* Try it *
The following data has a line with "index dip: (88, 52)" and a line with "index pip: (180, 49)". Write out exactly those lines and all the lines between them.

[Named joint coordinates]
********

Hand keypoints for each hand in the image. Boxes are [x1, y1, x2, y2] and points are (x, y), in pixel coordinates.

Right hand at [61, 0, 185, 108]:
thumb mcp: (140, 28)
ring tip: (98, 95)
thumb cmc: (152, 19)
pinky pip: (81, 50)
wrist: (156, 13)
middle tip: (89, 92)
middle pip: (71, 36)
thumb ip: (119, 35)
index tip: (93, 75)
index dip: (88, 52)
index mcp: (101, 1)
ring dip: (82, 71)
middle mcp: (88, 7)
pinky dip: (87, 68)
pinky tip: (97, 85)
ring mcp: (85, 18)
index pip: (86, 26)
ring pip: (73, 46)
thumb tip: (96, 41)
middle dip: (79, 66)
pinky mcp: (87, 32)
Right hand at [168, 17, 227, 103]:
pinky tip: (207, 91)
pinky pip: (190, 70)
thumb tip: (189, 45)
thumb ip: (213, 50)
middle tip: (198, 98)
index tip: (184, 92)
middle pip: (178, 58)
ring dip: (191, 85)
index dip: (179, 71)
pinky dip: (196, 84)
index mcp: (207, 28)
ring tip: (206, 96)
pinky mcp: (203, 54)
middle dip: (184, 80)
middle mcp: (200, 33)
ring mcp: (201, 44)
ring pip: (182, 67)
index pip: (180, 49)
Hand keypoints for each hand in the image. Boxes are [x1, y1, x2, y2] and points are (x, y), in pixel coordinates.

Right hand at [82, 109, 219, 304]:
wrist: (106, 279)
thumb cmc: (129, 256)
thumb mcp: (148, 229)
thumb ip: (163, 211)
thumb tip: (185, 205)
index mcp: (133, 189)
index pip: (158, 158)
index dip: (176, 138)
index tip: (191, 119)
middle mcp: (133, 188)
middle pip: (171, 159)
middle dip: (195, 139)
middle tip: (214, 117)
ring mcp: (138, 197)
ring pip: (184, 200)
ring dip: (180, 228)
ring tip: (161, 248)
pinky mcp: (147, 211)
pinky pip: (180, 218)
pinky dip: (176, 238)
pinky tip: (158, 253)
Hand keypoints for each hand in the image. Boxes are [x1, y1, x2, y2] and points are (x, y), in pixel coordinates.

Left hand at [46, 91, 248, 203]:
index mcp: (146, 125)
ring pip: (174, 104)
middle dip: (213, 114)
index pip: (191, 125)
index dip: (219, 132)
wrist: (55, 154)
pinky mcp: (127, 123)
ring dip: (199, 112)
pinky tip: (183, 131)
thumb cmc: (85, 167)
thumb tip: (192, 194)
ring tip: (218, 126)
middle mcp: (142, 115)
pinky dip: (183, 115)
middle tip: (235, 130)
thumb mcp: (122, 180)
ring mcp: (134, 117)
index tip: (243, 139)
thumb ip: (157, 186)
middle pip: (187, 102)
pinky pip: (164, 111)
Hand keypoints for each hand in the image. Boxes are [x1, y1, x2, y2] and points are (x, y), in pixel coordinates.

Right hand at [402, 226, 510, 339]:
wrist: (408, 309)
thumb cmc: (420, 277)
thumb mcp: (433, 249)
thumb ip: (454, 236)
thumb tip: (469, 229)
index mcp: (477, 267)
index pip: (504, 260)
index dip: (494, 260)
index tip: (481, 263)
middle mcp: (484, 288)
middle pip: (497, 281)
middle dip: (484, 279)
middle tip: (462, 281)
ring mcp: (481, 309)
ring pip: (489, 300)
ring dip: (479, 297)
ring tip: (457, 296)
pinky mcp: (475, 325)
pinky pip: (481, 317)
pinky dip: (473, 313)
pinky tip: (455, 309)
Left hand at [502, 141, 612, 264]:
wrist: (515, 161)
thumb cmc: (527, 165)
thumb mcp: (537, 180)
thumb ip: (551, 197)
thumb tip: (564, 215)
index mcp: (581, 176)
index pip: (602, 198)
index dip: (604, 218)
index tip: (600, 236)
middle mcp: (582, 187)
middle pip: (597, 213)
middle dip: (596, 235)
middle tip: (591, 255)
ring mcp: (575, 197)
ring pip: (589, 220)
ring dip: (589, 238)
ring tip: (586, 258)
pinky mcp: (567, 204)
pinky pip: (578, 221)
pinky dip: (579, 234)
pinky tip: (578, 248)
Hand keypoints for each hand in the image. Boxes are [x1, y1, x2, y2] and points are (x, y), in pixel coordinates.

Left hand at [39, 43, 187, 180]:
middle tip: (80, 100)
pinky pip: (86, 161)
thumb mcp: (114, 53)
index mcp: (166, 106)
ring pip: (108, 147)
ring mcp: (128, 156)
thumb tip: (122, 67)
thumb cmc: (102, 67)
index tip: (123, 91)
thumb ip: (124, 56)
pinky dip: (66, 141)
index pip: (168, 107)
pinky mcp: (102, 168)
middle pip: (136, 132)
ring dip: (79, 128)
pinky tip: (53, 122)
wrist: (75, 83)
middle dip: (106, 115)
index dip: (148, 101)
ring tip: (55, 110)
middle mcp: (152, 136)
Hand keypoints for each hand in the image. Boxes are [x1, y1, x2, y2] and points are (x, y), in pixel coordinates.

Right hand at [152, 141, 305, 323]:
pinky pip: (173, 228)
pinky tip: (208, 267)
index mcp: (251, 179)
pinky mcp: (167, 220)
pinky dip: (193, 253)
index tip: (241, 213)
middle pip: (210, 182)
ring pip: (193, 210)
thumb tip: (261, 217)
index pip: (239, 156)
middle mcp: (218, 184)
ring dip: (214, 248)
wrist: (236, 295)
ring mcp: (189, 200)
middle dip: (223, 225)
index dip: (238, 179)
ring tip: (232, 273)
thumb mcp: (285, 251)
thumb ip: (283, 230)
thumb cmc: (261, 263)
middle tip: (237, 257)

********

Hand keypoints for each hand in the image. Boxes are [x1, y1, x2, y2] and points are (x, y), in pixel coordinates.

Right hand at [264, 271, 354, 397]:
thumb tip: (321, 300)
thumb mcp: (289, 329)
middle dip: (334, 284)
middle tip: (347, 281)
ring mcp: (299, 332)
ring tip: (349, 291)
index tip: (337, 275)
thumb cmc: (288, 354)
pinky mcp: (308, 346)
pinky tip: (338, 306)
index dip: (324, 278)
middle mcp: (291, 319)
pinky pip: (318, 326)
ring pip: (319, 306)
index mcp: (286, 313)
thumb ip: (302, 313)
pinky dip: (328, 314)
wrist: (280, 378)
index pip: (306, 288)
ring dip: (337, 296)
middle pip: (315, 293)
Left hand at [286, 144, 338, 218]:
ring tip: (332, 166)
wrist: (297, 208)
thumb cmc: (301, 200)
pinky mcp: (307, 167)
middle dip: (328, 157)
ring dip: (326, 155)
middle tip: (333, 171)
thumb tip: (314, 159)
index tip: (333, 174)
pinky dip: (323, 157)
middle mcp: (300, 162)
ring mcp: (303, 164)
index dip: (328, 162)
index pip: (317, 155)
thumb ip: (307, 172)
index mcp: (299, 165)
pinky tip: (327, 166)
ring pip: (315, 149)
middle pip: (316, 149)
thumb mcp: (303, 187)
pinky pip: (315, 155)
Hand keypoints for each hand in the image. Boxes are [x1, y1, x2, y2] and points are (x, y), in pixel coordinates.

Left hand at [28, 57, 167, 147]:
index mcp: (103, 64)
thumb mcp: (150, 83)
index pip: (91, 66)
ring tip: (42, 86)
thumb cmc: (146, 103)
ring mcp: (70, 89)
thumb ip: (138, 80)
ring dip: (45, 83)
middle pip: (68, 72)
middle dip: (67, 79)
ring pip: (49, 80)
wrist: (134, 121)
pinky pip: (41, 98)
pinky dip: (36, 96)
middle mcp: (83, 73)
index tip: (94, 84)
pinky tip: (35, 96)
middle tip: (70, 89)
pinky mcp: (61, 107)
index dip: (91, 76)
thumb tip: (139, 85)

********

* Exercise answer *
index dip: (88, 52)
index mcp: (101, 1)
ring dip: (82, 71)
middle mcp: (88, 7)
pinky dip: (87, 68)
pinky tip: (97, 85)
ring mcp: (85, 18)
index pip: (86, 26)
ring pip: (73, 46)
thumb tip: (96, 41)
middle dip: (79, 66)
pinky mcp: (87, 32)
Right hand at [168, 17, 227, 103]:
pinky tip: (207, 91)
pinky pip: (190, 70)
thumb tip: (189, 45)
thumb ip: (213, 50)
middle tip: (198, 98)
index tip: (184, 92)
middle pip: (178, 58)
ring dip: (191, 85)
index dip: (179, 71)
pinky dip: (196, 84)
index mcp: (207, 28)
ring tip: (206, 96)
pinky mcp: (203, 54)
middle dip: (184, 80)
middle mcp: (200, 33)
ring mcp: (201, 44)
ring pip: (182, 67)
index pip: (180, 49)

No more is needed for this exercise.